● **Task directions**: With the first line as the start and the line containing "días de su vida." as the end, write out every line of the records exactly.
Data extract: Begin
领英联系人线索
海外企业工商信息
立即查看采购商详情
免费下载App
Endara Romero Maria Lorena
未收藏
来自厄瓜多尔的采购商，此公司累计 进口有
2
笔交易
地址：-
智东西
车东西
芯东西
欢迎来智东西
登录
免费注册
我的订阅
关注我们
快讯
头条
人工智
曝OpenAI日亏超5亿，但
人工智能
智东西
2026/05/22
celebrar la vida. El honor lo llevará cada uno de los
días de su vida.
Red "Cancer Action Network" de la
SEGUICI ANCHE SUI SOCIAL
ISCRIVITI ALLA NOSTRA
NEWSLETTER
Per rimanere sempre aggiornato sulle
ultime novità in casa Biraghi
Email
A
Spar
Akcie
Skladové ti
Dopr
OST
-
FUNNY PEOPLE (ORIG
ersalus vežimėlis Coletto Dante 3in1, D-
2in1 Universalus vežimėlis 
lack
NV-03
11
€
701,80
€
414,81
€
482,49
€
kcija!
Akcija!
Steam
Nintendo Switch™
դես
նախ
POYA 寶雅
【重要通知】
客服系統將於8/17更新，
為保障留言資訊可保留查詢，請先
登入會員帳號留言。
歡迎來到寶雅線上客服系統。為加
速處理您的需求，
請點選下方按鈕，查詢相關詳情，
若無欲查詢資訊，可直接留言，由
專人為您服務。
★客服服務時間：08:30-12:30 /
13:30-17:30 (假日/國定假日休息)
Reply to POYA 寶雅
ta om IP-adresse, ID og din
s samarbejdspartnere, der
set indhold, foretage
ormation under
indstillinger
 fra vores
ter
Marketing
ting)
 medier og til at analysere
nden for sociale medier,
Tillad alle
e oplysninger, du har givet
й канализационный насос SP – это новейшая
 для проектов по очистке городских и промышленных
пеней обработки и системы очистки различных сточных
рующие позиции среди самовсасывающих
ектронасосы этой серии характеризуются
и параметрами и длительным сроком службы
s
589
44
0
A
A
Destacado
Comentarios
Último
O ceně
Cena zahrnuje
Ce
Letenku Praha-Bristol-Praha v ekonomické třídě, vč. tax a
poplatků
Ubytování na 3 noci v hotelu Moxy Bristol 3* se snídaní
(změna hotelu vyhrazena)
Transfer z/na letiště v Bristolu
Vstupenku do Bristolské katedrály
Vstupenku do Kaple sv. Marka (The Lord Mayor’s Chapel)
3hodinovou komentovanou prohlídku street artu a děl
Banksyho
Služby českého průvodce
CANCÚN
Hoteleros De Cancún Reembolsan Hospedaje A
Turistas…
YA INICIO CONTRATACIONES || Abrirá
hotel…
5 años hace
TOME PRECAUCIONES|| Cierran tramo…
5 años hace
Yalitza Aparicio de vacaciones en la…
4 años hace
Data extract: End
● **Reply to the exercise**:
领英联系人线索
海外企业工商信息
立即查看采购商详情
免费下载App
Endara Romero Maria Lorena
未收藏
来自厄瓜多尔的采购商，此公司累计 进口有
2
笔交易
地址：-
智东西
车东西
芯东西
欢迎来智东西
登录
免费注册
我的订阅
关注我们
快讯
头条
人工智
曝OpenAI日亏超5亿，但
人工智能
智东西
2026/05/22
celebrar la vida. El honor lo llevará cada uno de los
días de su vida.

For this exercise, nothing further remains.